## Problem to work on
The answer must be an exact copy of the lines from the one with "framed print [262,247,302,300]" through the final line below, with no pictures and nothing else.
____
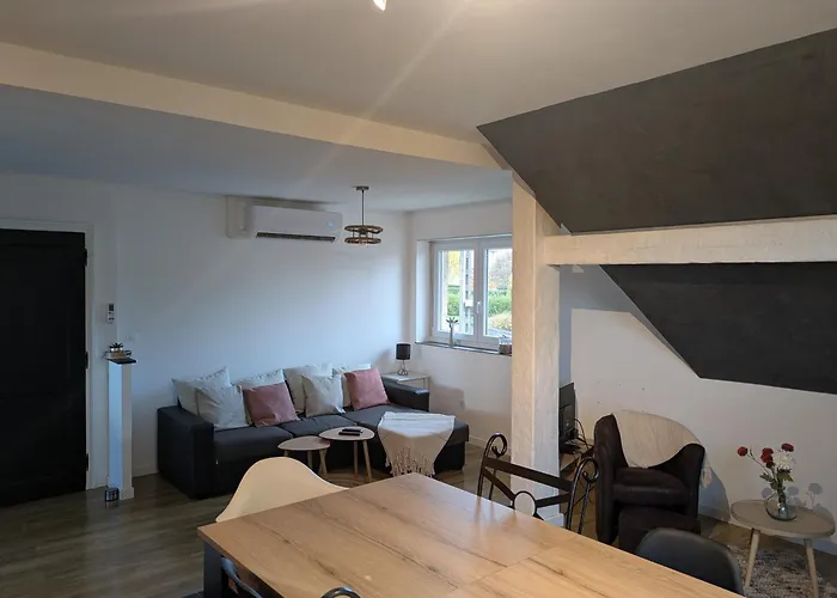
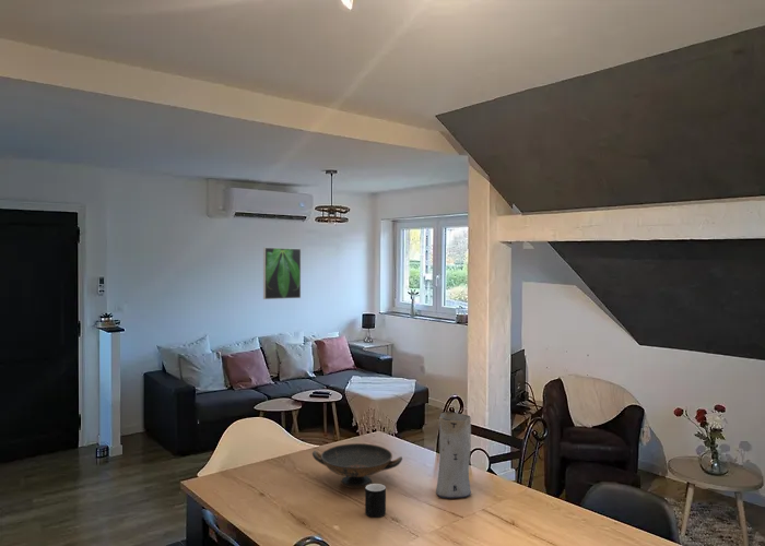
+ decorative bowl [311,442,403,489]
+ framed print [262,247,302,300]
+ cup [364,483,387,519]
+ vase [435,411,472,499]
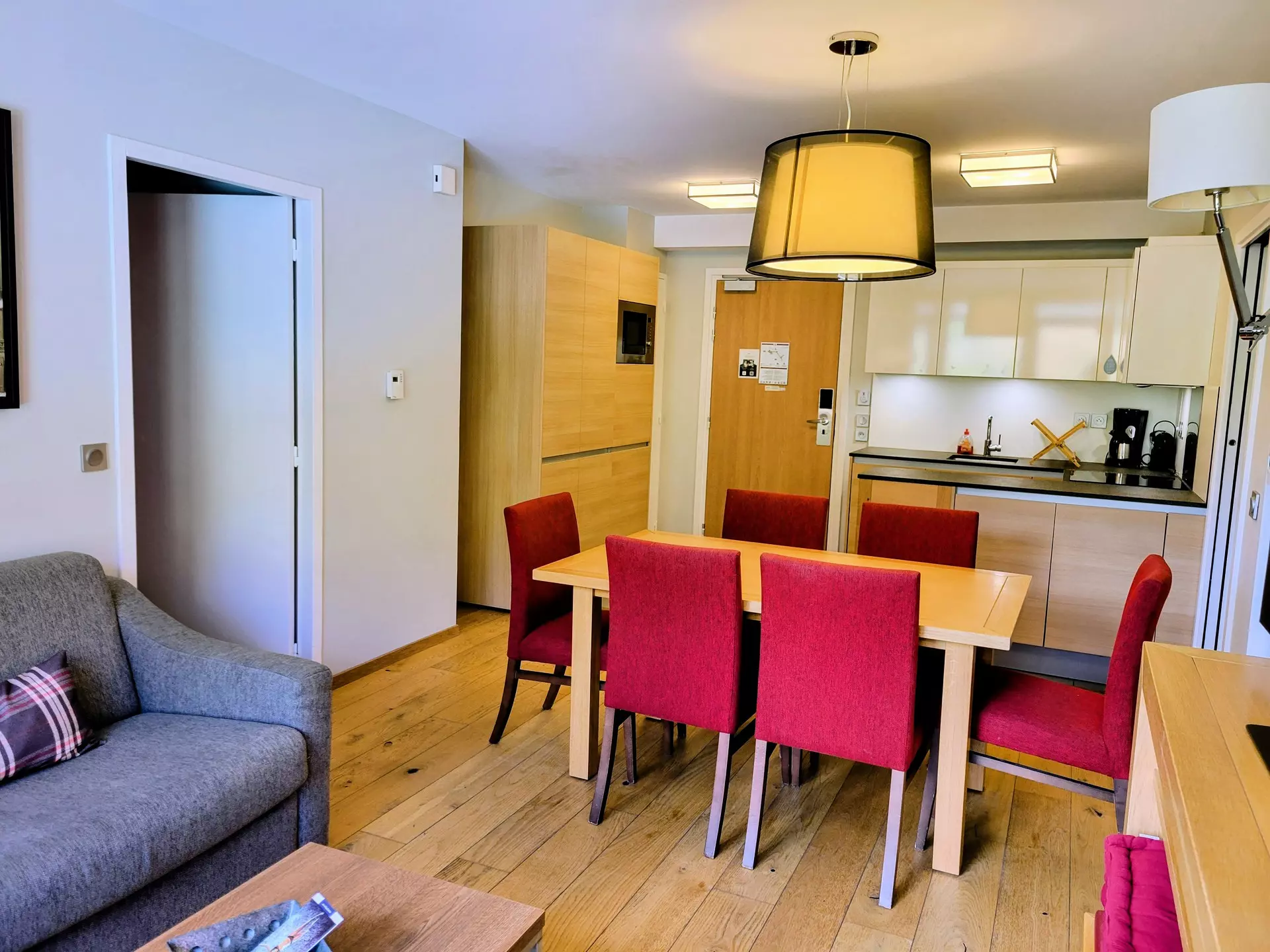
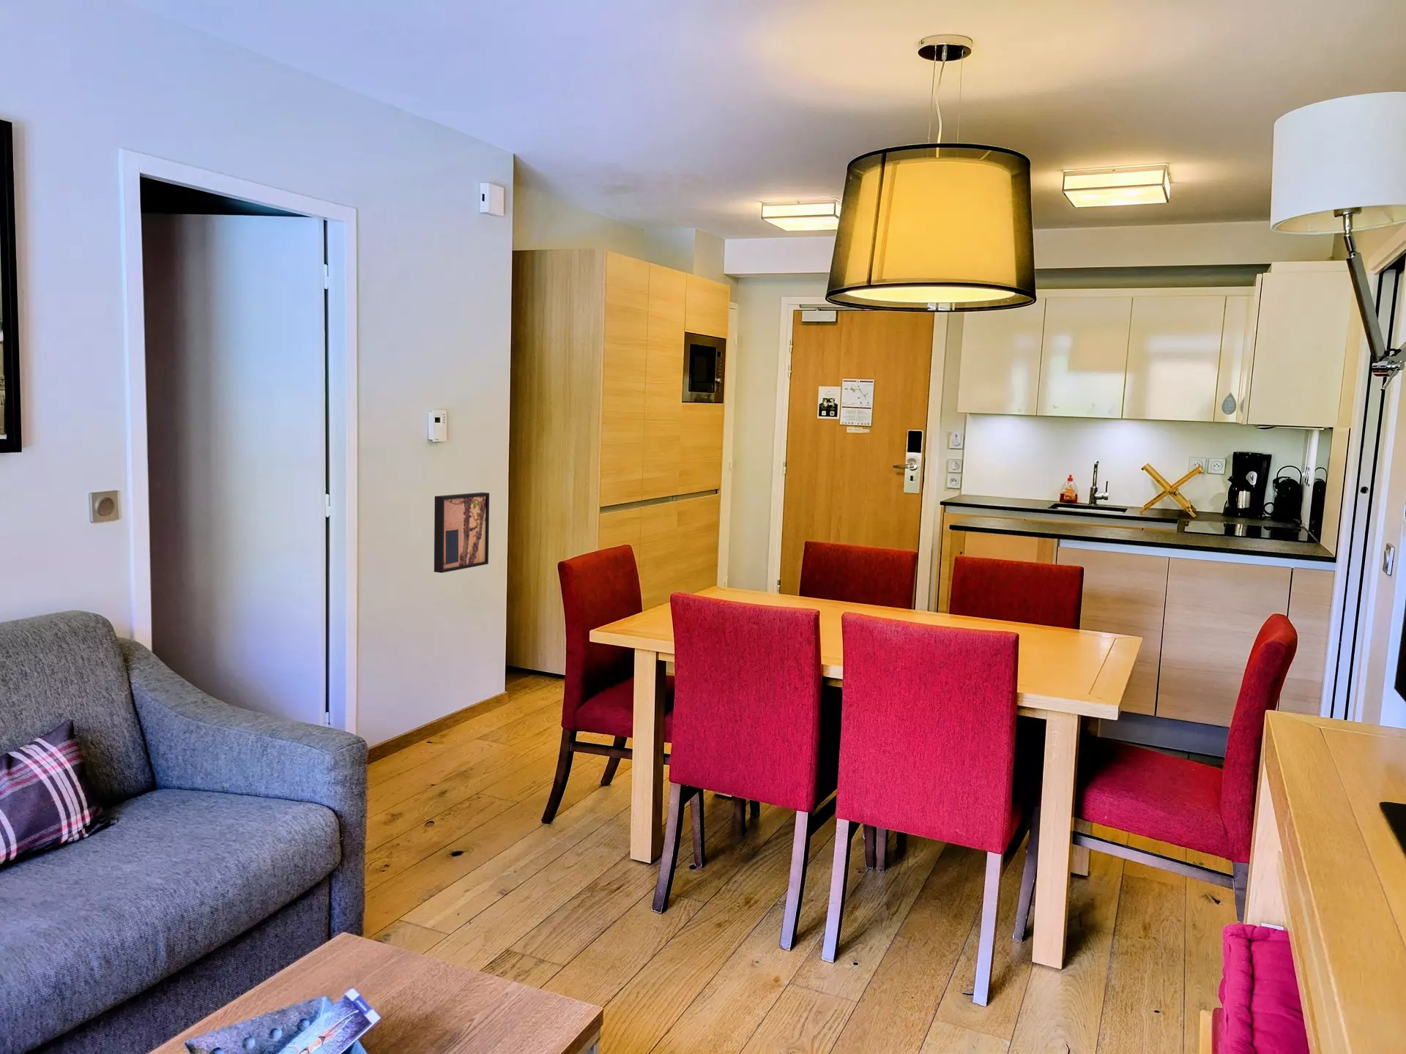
+ wall art [434,492,490,574]
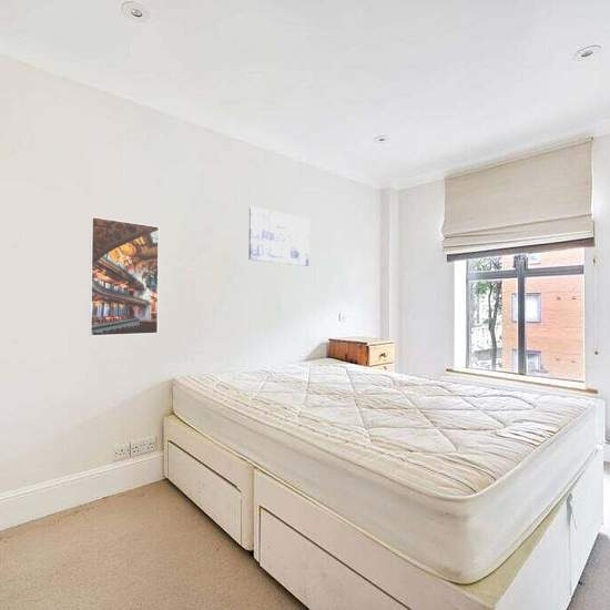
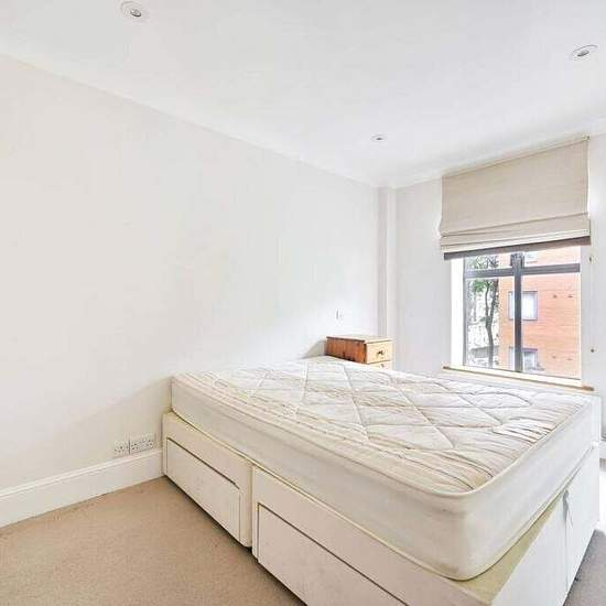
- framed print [88,215,160,337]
- wall art [247,205,311,267]
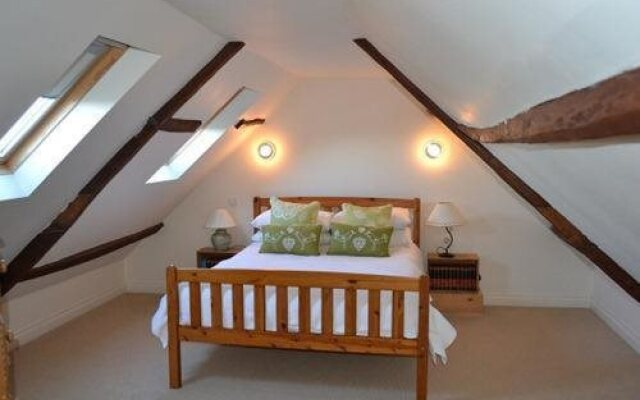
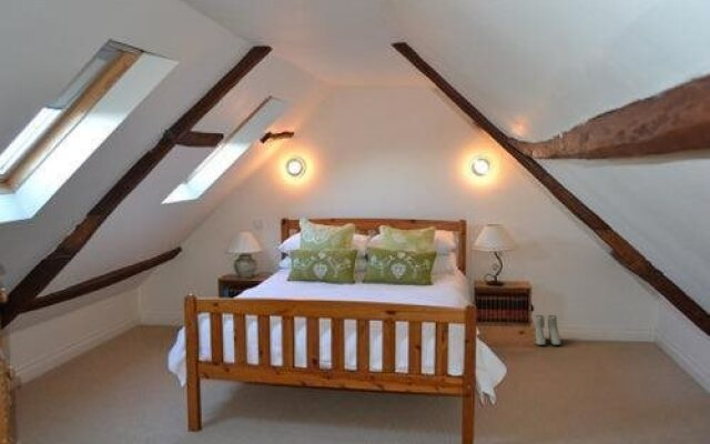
+ boots [534,314,561,346]
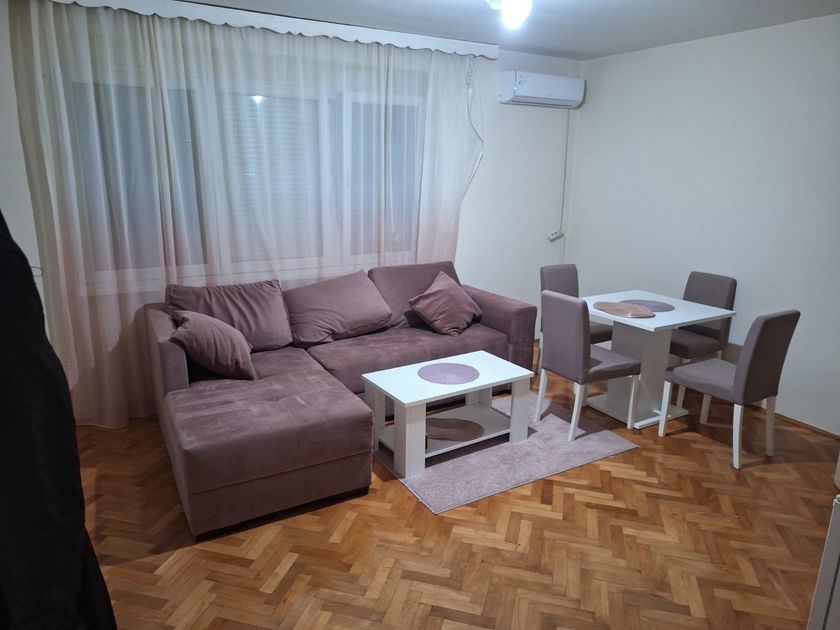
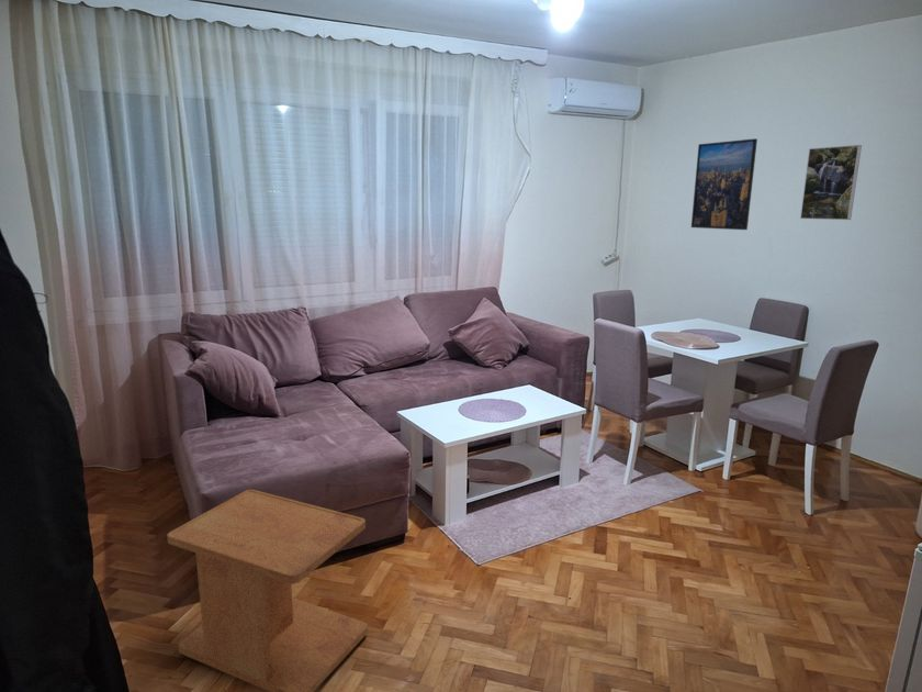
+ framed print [799,144,863,221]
+ side table [166,489,369,692]
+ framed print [690,137,758,231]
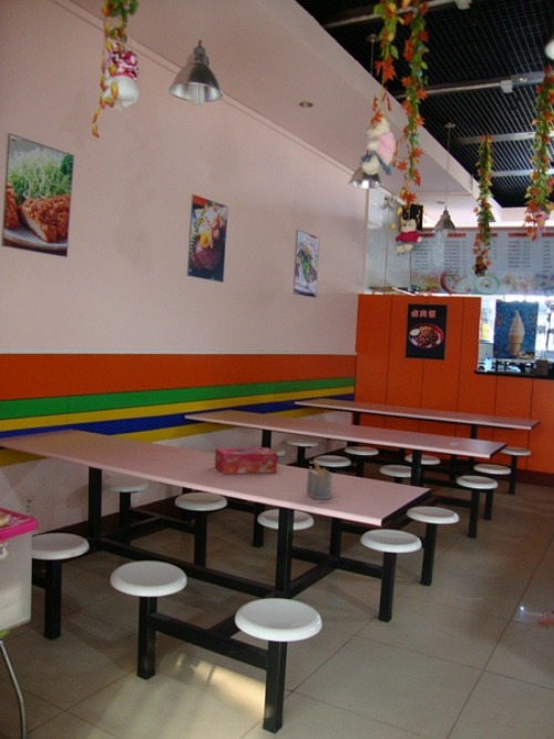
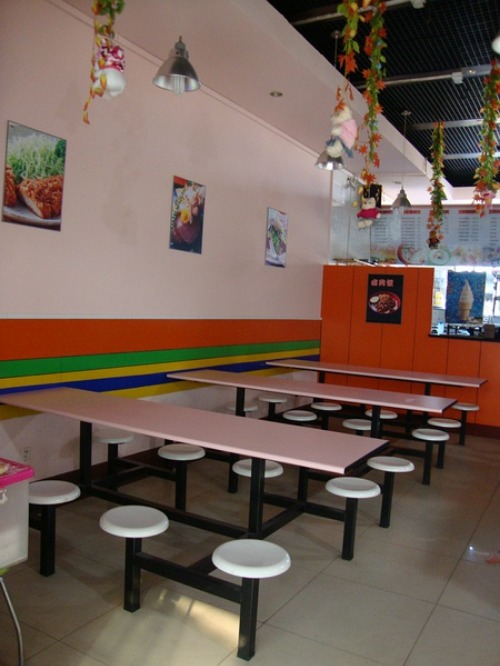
- tissue box [214,446,279,475]
- napkin holder [306,459,334,500]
____
## Solution to this problem
+ framed print [262,247,302,300]
+ cup [364,483,387,519]
+ vase [435,411,472,499]
+ wall art [434,492,490,574]
- framed print [88,215,160,337]
- wall art [247,205,311,267]
+ boots [534,314,561,346]
+ framed print [799,144,863,221]
+ side table [166,489,369,692]
+ framed print [690,137,758,231]
- tissue box [214,446,279,475]
- napkin holder [306,459,334,500]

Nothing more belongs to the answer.